▸ Work to complete:
Working from the records below, repeat exactly the lines starting at the line that contains "pinky mcp: (139, 169)" and ending at the line that contains "thumb cmc: (151, 71)", inclusive.

Keypoint text descriptions
•••

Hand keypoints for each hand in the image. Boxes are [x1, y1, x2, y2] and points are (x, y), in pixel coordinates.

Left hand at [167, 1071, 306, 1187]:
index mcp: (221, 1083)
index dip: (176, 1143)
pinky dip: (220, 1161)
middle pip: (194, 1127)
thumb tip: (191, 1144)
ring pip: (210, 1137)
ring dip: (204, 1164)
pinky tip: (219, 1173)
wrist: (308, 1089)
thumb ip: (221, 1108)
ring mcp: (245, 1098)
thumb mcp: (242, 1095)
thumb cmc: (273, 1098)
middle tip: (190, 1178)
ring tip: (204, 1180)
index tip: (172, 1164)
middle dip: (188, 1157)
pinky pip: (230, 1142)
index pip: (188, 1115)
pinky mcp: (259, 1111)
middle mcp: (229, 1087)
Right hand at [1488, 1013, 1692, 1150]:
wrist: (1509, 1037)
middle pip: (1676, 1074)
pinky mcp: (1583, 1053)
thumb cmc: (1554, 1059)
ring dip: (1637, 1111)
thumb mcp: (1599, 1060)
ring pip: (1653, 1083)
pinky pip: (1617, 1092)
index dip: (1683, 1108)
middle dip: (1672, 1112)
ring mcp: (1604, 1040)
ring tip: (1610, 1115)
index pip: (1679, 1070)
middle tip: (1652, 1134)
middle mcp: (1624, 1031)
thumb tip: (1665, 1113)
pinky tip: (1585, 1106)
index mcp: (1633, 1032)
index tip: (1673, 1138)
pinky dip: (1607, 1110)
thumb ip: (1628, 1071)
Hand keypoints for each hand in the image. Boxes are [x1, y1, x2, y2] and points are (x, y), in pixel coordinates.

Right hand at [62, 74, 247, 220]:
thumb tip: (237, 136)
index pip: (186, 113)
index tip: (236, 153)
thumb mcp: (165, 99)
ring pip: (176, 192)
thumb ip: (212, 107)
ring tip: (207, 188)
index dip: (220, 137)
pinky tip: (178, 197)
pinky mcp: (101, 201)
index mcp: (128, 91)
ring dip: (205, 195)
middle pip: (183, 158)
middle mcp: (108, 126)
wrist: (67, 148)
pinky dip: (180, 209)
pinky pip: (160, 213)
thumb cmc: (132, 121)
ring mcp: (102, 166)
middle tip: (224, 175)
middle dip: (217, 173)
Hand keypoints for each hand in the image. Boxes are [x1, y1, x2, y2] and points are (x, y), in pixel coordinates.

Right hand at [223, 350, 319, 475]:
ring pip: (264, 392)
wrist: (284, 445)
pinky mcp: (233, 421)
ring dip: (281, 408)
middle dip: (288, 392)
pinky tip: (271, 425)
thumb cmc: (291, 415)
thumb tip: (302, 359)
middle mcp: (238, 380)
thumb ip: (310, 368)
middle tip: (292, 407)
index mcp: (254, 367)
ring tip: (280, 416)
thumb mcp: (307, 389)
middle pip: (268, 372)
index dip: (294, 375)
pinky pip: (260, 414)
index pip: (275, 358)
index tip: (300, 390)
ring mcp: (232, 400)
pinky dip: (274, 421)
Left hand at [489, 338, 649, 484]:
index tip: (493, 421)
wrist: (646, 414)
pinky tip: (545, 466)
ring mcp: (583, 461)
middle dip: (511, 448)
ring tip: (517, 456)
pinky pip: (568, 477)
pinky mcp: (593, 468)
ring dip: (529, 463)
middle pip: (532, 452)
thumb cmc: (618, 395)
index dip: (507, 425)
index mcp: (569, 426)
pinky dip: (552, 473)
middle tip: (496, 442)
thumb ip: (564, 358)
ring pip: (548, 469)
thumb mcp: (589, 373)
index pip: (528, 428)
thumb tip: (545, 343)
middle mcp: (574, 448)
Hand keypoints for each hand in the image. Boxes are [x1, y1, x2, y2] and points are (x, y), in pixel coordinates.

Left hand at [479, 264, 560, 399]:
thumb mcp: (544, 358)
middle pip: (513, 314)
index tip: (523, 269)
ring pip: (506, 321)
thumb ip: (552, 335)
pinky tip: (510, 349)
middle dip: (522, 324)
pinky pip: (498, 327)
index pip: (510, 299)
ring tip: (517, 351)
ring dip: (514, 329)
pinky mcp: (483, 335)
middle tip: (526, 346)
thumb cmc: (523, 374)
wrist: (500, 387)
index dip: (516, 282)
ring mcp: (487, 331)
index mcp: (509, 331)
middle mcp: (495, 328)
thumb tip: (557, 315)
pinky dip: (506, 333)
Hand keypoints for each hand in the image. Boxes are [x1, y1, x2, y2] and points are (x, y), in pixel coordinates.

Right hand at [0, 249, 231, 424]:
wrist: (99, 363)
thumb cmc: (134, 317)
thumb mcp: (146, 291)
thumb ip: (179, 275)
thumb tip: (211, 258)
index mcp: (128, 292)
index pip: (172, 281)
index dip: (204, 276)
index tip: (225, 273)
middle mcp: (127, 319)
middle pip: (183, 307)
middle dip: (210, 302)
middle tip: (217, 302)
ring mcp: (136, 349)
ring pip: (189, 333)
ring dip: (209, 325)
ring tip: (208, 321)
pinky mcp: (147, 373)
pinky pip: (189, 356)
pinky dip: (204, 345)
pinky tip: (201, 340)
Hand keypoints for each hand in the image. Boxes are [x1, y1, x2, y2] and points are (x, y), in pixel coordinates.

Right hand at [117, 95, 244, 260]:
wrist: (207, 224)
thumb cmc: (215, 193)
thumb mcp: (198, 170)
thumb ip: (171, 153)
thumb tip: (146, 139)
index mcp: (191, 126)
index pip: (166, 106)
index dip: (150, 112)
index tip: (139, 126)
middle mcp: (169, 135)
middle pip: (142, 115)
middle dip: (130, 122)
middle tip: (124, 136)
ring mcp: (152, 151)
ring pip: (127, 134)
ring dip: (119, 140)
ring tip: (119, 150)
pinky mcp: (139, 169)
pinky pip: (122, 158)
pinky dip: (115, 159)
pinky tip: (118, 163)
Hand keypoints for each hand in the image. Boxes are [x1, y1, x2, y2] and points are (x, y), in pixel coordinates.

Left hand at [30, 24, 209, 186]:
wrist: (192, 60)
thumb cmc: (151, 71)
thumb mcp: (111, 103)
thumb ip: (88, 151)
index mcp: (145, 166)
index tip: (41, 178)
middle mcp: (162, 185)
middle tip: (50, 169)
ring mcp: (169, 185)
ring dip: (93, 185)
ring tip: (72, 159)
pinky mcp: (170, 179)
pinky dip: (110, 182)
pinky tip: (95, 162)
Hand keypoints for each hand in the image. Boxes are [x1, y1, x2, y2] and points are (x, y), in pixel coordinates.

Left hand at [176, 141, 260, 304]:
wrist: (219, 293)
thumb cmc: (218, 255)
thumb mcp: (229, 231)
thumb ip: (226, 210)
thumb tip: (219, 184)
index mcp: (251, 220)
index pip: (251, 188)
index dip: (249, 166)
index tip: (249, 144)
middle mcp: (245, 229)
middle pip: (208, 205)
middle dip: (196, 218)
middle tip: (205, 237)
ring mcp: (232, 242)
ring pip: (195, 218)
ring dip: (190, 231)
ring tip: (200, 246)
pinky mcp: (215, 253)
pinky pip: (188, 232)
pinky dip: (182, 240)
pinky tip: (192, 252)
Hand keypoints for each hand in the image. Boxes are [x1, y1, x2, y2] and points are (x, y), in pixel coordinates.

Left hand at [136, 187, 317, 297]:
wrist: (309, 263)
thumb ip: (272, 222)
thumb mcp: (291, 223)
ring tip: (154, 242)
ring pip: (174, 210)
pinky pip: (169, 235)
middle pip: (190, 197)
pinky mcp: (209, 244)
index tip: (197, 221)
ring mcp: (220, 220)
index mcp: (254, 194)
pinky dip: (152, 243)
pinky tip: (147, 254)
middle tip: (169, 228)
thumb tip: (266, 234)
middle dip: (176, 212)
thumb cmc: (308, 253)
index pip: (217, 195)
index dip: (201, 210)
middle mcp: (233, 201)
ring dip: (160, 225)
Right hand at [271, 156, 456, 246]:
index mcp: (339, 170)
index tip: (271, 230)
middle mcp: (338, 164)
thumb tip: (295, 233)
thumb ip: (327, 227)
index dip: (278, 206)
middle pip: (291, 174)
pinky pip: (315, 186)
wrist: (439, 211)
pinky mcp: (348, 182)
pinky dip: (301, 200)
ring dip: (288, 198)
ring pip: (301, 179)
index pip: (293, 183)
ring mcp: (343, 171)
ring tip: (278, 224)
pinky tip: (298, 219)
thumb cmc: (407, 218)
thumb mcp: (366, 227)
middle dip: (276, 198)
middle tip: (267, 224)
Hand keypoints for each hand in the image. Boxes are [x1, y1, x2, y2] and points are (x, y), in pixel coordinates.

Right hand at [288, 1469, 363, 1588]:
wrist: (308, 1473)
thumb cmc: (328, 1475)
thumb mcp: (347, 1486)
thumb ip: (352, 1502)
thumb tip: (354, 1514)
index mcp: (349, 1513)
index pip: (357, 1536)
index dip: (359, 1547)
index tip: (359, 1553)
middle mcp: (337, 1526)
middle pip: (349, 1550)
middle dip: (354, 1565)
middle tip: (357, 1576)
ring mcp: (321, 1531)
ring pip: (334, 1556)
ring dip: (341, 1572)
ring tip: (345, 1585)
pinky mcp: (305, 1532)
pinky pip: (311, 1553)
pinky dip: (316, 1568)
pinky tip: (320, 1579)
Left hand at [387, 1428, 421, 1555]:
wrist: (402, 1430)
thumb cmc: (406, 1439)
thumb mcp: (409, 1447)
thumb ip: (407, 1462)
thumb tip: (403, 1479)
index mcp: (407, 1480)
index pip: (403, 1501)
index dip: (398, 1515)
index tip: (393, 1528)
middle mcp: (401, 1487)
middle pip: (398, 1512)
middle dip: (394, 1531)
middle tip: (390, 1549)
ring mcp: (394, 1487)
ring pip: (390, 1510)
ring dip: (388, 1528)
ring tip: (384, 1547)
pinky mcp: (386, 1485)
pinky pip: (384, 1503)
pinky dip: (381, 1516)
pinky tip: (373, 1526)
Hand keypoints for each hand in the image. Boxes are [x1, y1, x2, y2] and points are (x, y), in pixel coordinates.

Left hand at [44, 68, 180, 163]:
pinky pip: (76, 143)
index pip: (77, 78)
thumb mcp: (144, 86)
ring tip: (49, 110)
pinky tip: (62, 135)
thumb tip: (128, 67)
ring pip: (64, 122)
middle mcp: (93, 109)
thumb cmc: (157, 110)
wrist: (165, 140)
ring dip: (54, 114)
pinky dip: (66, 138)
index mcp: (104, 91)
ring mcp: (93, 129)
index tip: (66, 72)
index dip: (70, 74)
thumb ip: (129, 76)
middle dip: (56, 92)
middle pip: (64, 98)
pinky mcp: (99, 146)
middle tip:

•••

▸ Reply to the task:
pinky mcp: (139, 169)
pinky pip: (122, 158)
pinky dip: (115, 159)
pinky tip: (118, 163)
Hand keypoints for each hand in the image. Boxes are [x1, y1, x2, y2] and points are (x, y), in pixel coordinates.

Left hand at [30, 24, 209, 186]:
wrist: (192, 60)
thumb cmc: (151, 71)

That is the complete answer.